Substantial tests across several languages validate the robustness of the system. Key performance metrics indicate marked improvements in both the YouTube captions and FLEURS test sets. Various dependencies were investigated, such as the size of the LLM, context length, vocabulary size, and the method of segmentation adopted. The exploratory nature of the study delineated several nuanced interactions. For instance, while larger LLMs facilitated reduced sensitivity to scoring weights, there was an optimum context length beyond which additional context ceased to contribute value. Smaller vocabulary models also served as an effective measure in reducing computational costs without significant performance loss.

Moreover, the study sheds light on practical considerations around segmentation methods and the size of the n-best list in hypothesis scoring. Contrasting approaches like shallow fusion were discerned to be computationally heavier than per-segment scoring. While shallow fusion may still be relevant in specific contexts, the superiority of per-segment scoring in streaming applications was evident.

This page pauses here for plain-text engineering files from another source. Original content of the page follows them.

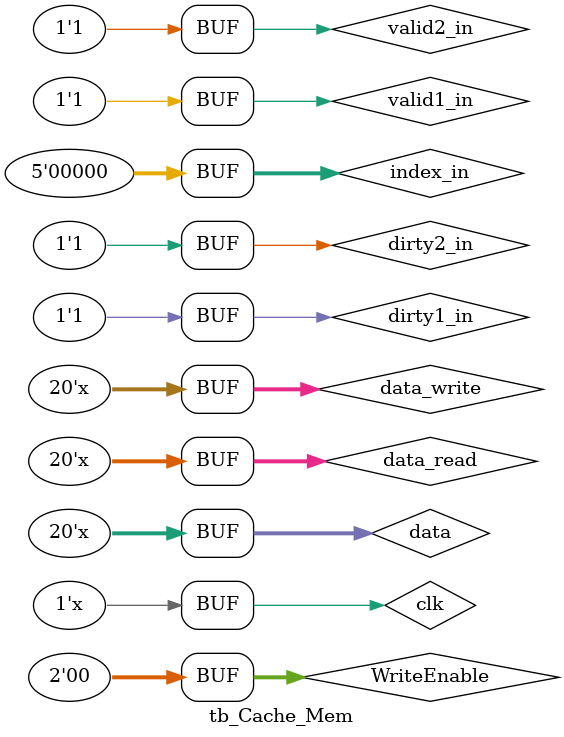
<source format=v>
module cache_Mem (
    inout wire [19:0] data,
    output reg dirty1_out, dirty2_out, valid1_out, valid2_out,
    output reg [4:0] tag_out, 
    input wire clk, dirty1_in, dirty2_in, valid1_in, valid2_in,
    input wire [4:0] tag_in,
    input wire [1:0] WriteEnable,
    input wire [3:0] index_in 
    );
    reg [28:0] index[15:0];
    wire [19:0] cache_read, cache_write;
    reg [19:0] cache_read_reg;
   
    assign data = (WriteEnable != 0) ?
        20'bz :        //writing
        cache_read;   //reading
        
    assign cache_write = data;
    assign cache_read = cache_read_reg;

    always@(*) begin 
    
        cache_read_reg [9:0] = index[index_in][21:12];      //word1
        cache_read_reg [19:10] = index[index_in][9:0];      //word2
        dirty1_out = index[index_in][22];                   //dirty1
        valid1_out = index[index_in][23];                   //valid1
        dirty2_out = index[index_in][10];                   
        valid2_out = index[index_in][11];
        tag_out = index[index_in][28:24];
    end
  
    always@(posedge clk) begin 
     
        //write word 1 
        if (WriteEnable == 2'b01) begin     
             index[index_in][21:12] <= cache_write[9:0];
             index[index_in][22] <= dirty1_in;
             index[index_in][23] <= valid1_in;
             index[index_in][28:24] <= tag_in;
        end
        //write word 2 
        else if (WriteEnable == 2'b10) begin 
           index[index_in][9:0] <= cache_write[19:10];
           index[index_in][10] <= dirty2_in;
           index[index_in][11] <= valid2_in;
           index[index_in][28:24] <= tag_in;
        end
        //write both words 
        else if (WriteEnable == 2'b11) begin
            index[index_in][21:12] <= cache_write[9:0];
            index[index_in][9:0] <= cache_write[19:10];
            index[index_in][22] <= dirty1_in;
            index[index_in][23] <= valid1_in;
            index[index_in][10] <= dirty2_in;
            index[index_in][11] <= valid2_in;
            index[index_in][28:24] <= tag_in;
        end 
        
                      
    end
    
    
    //initialize memory 
    initial begin

        //index         tag/val/dir/word1   val/dir/word2        
        index[0] <=  29'b00000_0_0_0000000000_0_0_0000000000;
        index[1] <=  29'b00000_0_0_0000000000_0_0_0000000000;
        index[2] <=  29'b00000_0_0_0000000000_0_0_0000000000;
        index[3] <=  29'b00000_0_0_0000000000_0_0_0000000000;
        index[4] <=  29'b00000_0_0_0000000000_0_0_0000000000;
        index[5] <=  29'b00000_0_0_0000000000_0_0_0000000000;
        index[6] <=  29'b00000_0_0_0000000000_0_0_0000000000;
        index[7] <=  29'b00000_0_0_0000000000_0_0_0000000000;
        index[8] <=  29'b00000_0_0_0000000000_0_0_0000000000;
        index[9] <=  29'b00000_0_0_0000000000_0_0_0000000000;
        index[10] <= 29'b00000_0_0_0000000000_0_0_0000000000;
        index[11] <= 29'b00000_0_0_0000000000_0_0_0000000000;
        index[12] <= 29'b00000_0_0_0000000000_0_0_0000000000;
        index[13] <= 29'b00000_0_0_0000000000_0_0_0000000000;
        index[14] <= 29'b00000_0_0_0000000000_0_0_0000000000;
        index[15] <= 29'b00000_0_0_0000000000_0_0_0000000000;
        
     
    end
endmodule

module tb_Cache_Mem ();
    
    wire [19:0] data, data_read;
    wire dirty1_out, dirty2_out, valid1_out, valid2_out;
    reg clk, dirty1_in, dirty2_in, valid1_in, valid2_in;
    reg [1:0] WriteEnable;
    reg [4:0] index_in;
    
    cache_Mem SUT(.data(data), .dirty1_out(dirty1_out), .dirty2_out(dirty2_out), .valid1_out(valid1_out), .valid2_out(valid2_out),
    .clk(clk), .dirty1_in(dirty1_in), .dirty2_in(dirty2_in), .valid1_in(valid1_in), .valid2_in(valid2_in),
    .WriteEnable(WriteEnable), .index_in(index_in));
    
    parameter PERIOD = 10;
    initial clk = 1'b0; 
    always #(PERIOD/2) clk = ~clk; 
    
    reg [19:0] data_write;
    assign data = (WriteEnable != 0) ?
        data_write :
        20'bz;
    
    assign data_read = data;
    
    initial begin 
        //Test read 
        dirty1_in = 1'b1; dirty2_in = 1'b1; valid1_in = 1'b1; valid2_in = 1'b1;
        WriteEnable = 2'b00; data_write = 20'bz; index_in = 5'b0;      #PERIOD;
        
        //Test write word 1  
        WriteEnable = 2'b01; data_write = 20'b1; index_in = 5'b0;     #PERIOD;
        
        //Test write word 2 
        WriteEnable = 2'b10; data_write = 20'b11; index_in = 5'b0;    #PERIOD;
        
        //Test write both words  
        WriteEnable = 2'b11; data_write = 20'b10; index_in = 5'b1;     #PERIOD;
        
        //Test read 
        WriteEnable = 2'b00; data_write = 20'bz; index_in = 5'b0;      #PERIOD;
    end
     
     

endmodule
</source>
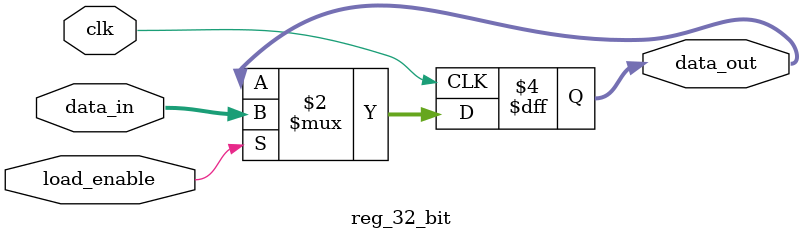
<source format=v>
module reg_32_bit(
    output reg [31:0] data_out, 
    input [31:0] data_in,
    input load_enable, clk
);

always @(posedge clk)
    if(load_enable) data_out <= data_in;
endmodule
</source>
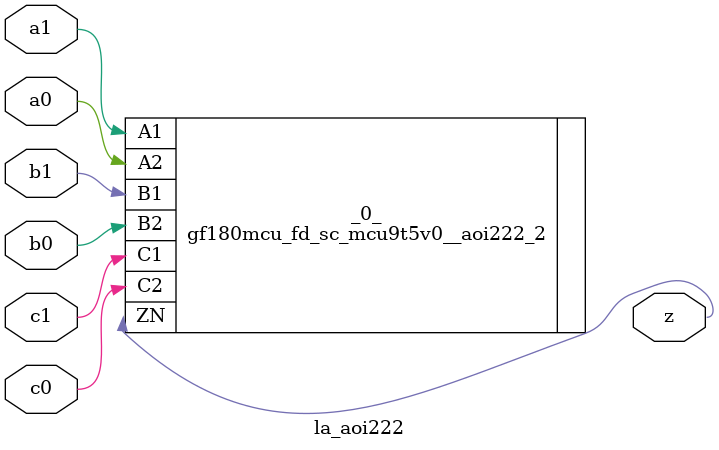
<source format=v>

/* Generated by Yosys 0.37 (git sha1 a5c7f69ed, clang 14.0.0-1ubuntu1.1 -fPIC -Os) */

module la_aoi222(a0, a1, b0, b1, c0, c1, z);
  input a0;
  wire a0;
  input a1;
  wire a1;
  input b0;
  wire b0;
  input b1;
  wire b1;
  input c0;
  wire c0;
  input c1;
  wire c1;
  output z;
  wire z;
  gf180mcu_fd_sc_mcu9t5v0__aoi222_2 _0_ (
    .A1(a1),
    .A2(a0),
    .B1(b1),
    .B2(b0),
    .C1(c1),
    .C2(c0),
    .ZN(z)
  );
endmodule

</source>
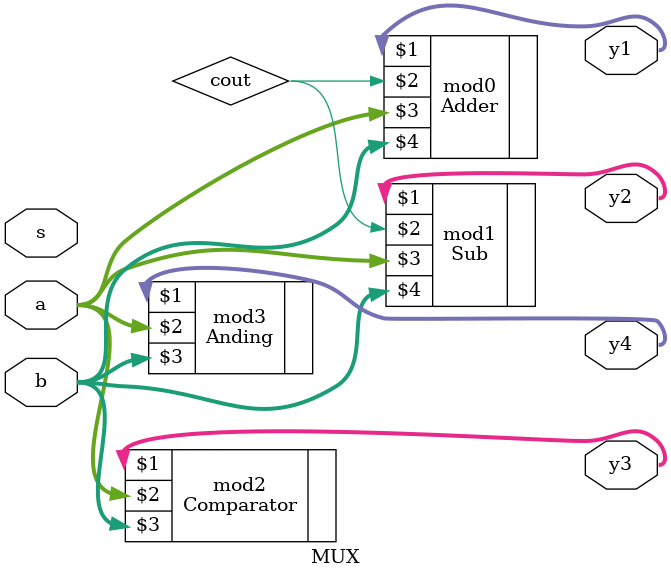
<source format=v>
module MUX(
output [3:0] y1,
output [3:0] y2,
output [3:0] y3,
output [3:0] y4,
input [1:0] s,
input [3:0] a,
input [3:0] b

);
wire cout;
 Adder  mod0 (y1, cout, a, b);
 Sub  mod1 (y2, cout, a, b);
 Comparator  mod2 (y3, a, b);
 Anding  mod3 (y4, a, b);

endmodule
</source>
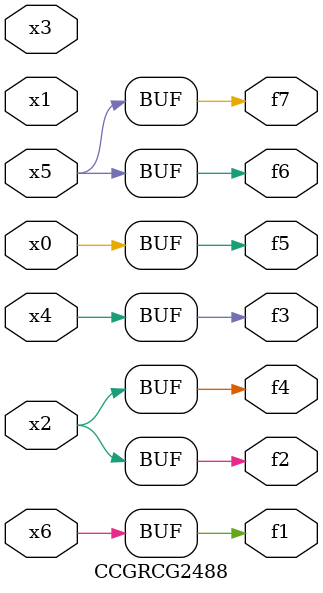
<source format=v>
module CCGRCG2488(
	input x0, x1, x2, x3, x4, x5, x6,
	output f1, f2, f3, f4, f5, f6, f7
);
	assign f1 = x6;
	assign f2 = x2;
	assign f3 = x4;
	assign f4 = x2;
	assign f5 = x0;
	assign f6 = x5;
	assign f7 = x5;
endmodule

</source>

In conclusion, the study presents a scalable solution for multilingual, non-autoregressive ASR through the fusion of LLMs, offering noteworthy improvements in accuracy while addressing latency concerns that impede real-world applications. These findings and the methodology proposed serve as a progressive stride in the development of efficient and practical ASR systems, setting the course for future enhancements and deployments.